───── Exercise data ─────

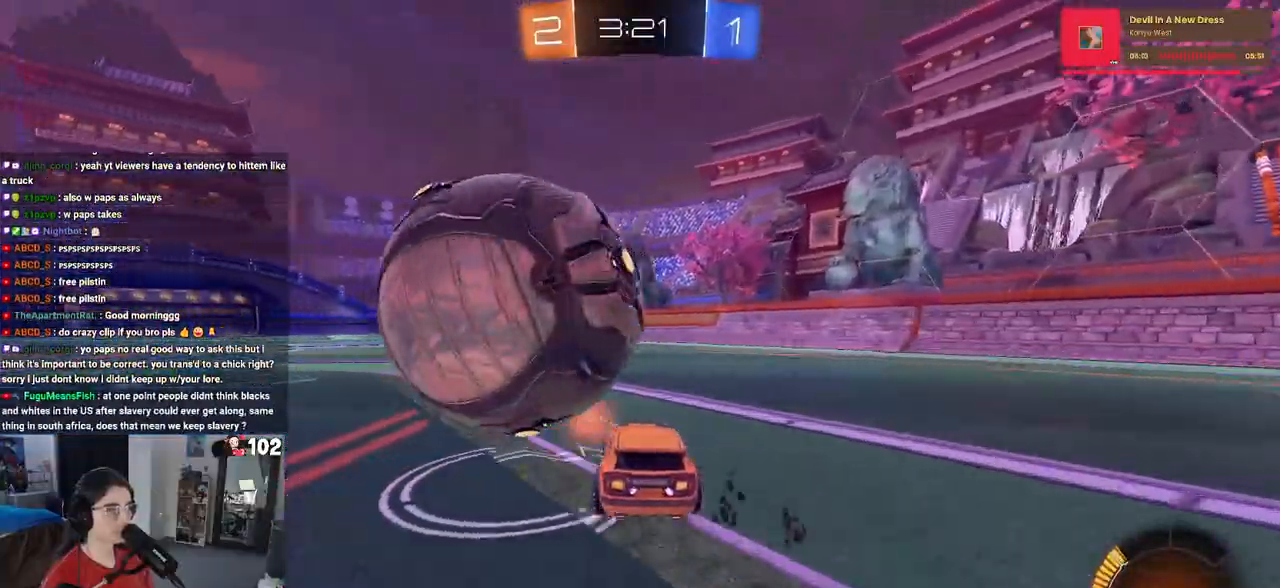
{"buttons": ["R2"], "left_stick": "center", "right_stick": "center", "events": [[17, "R2", "down"], [167, "left_stick", "center"], [267, "left_stick", "right"], [283, "R2", "up"], [367, "R2", "down"], [433, "left_stick", "center"]]}
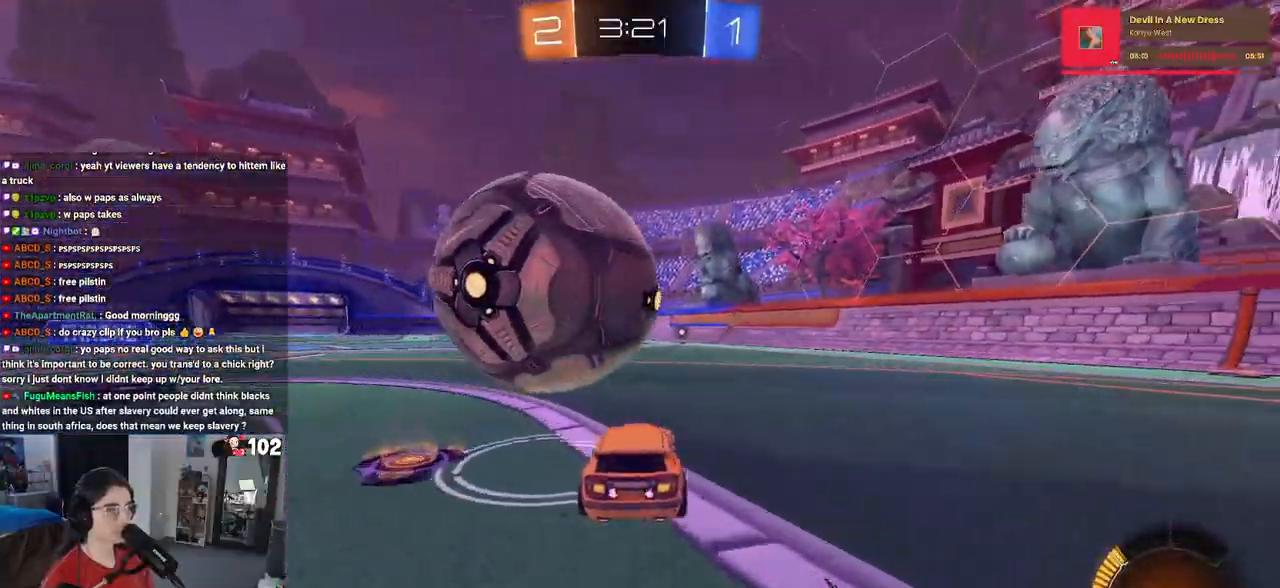
{"buttons": ["R1", "R2"], "left_stick": "center", "right_stick": "center", "events": [[17, "R1", "down"], [50, "left_stick", "left"], [150, "R1", "up"], [167, "left_stick", "center"], [267, "R1", "down"], [267, "left_stick", "left"], [417, "left_stick", "center"]]}
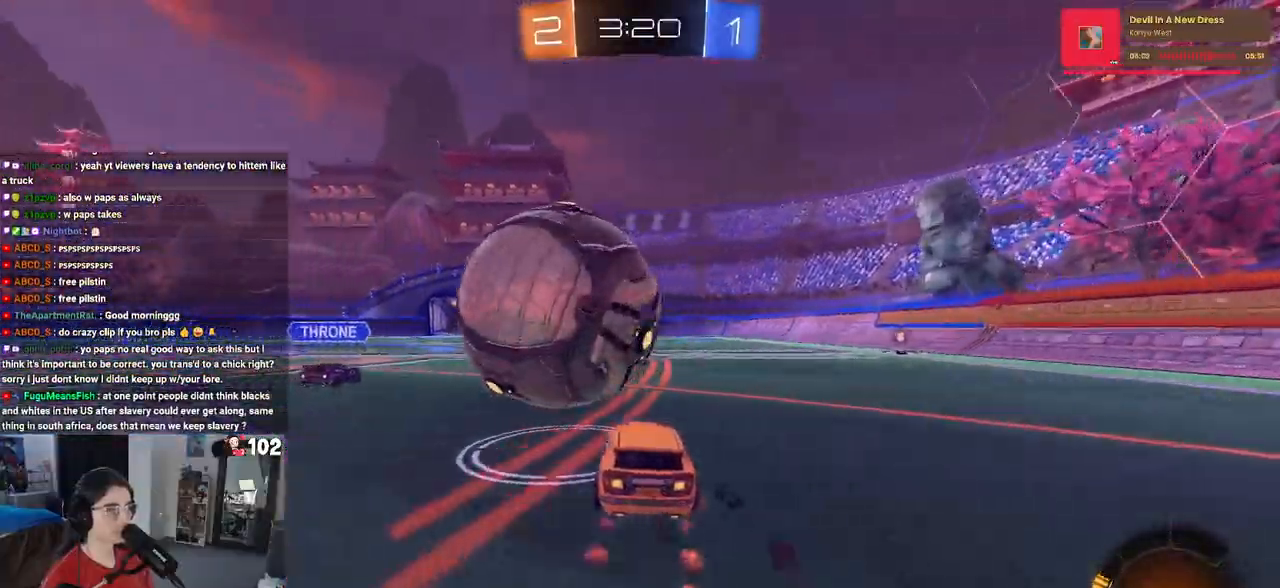
{"buttons": ["CROSS", "R1", "R2"], "left_stick": "up-left", "right_stick": "center", "events": [[100, "R1", "up"], [133, "left_stick", "left"], [267, "left_stick", "center"], [283, "R1", "down"], [317, "CROSS", "down"], [450, "CROSS", "up"], [450, "left_stick", "up-left"], [500, "CROSS", "down"]]}
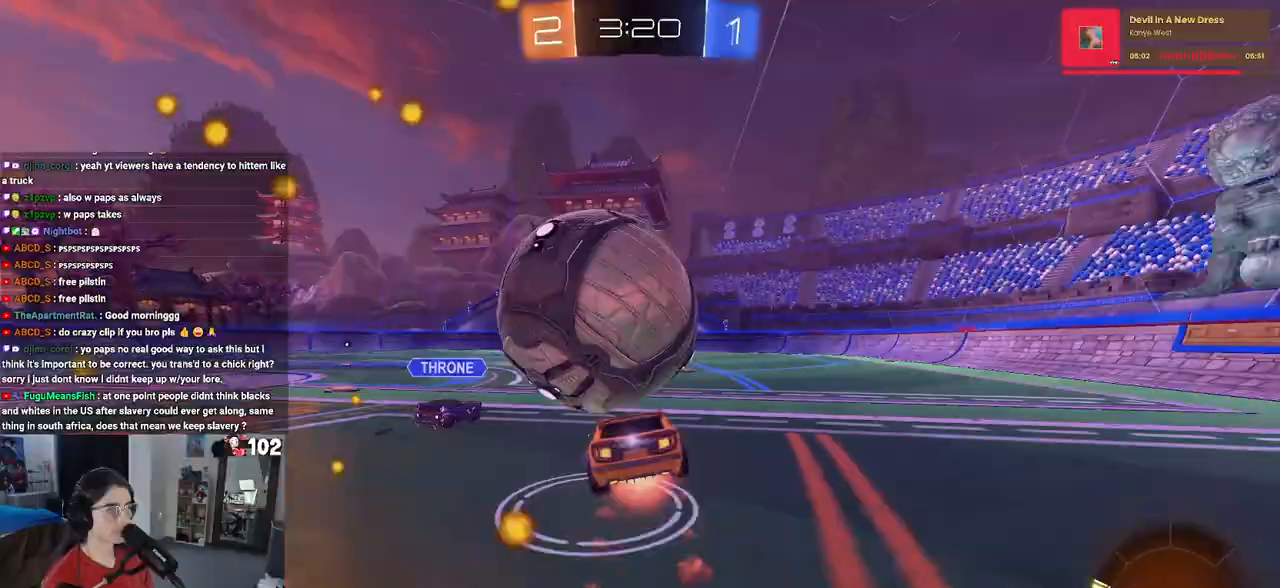
{"buttons": ["SQUARE", "R2"], "left_stick": "left", "right_stick": "center", "events": [[33, "SQUARE", "down"], [83, "CROSS", "up"], [83, "left_stick", "down-left"], [133, "R1", "up"], [283, "left_stick", "left"]]}
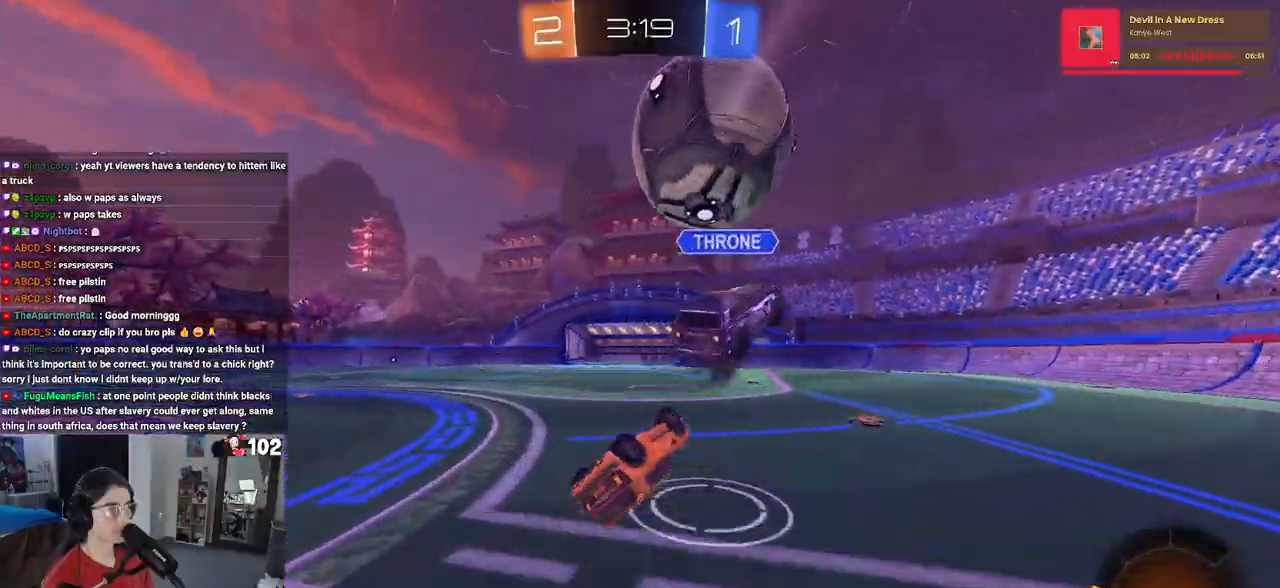
{"buttons": ["R2"], "left_stick": "down-right", "right_stick": "center", "events": [[83, "left_stick", "down-left"], [250, "SQUARE", "up"], [333, "left_stick", "center"], [467, "left_stick", "down-right"]]}
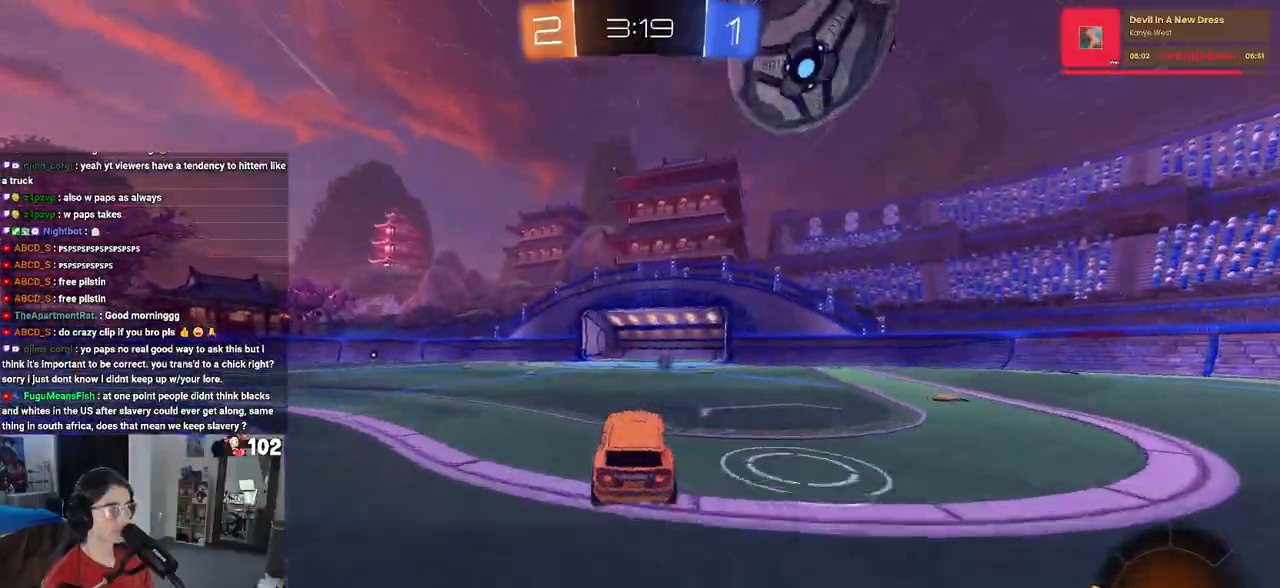
{"buttons": ["R2"], "left_stick": "right", "right_stick": "center", "events": [[167, "left_stick", "center"], [417, "left_stick", "right"]]}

─────

Exercise prompt:
Scan the entries for the word "CROSS". Report each line that has it.

Reply to the exercise:
{"buttons": ["CROSS", "R1", "R2"], "left_stick": "up-left", "right_stick": "center", "events": [[100, "R1", "up"], [133, "left_stick", "left"], [267, "left_stick", "center"], [283, "R1", "down"], [317, "CROSS", "down"], [450, "CROSS", "up"], [450, "left_stick", "up-left"], [500, "CROSS", "down"]]}
{"buttons": ["SQUARE", "R2"], "left_stick": "left", "right_stick": "center", "events": [[33, "SQUARE", "down"], [83, "CROSS", "up"], [83, "left_stick", "down-left"], [133, "R1", "up"], [283, "left_stick", "left"]]}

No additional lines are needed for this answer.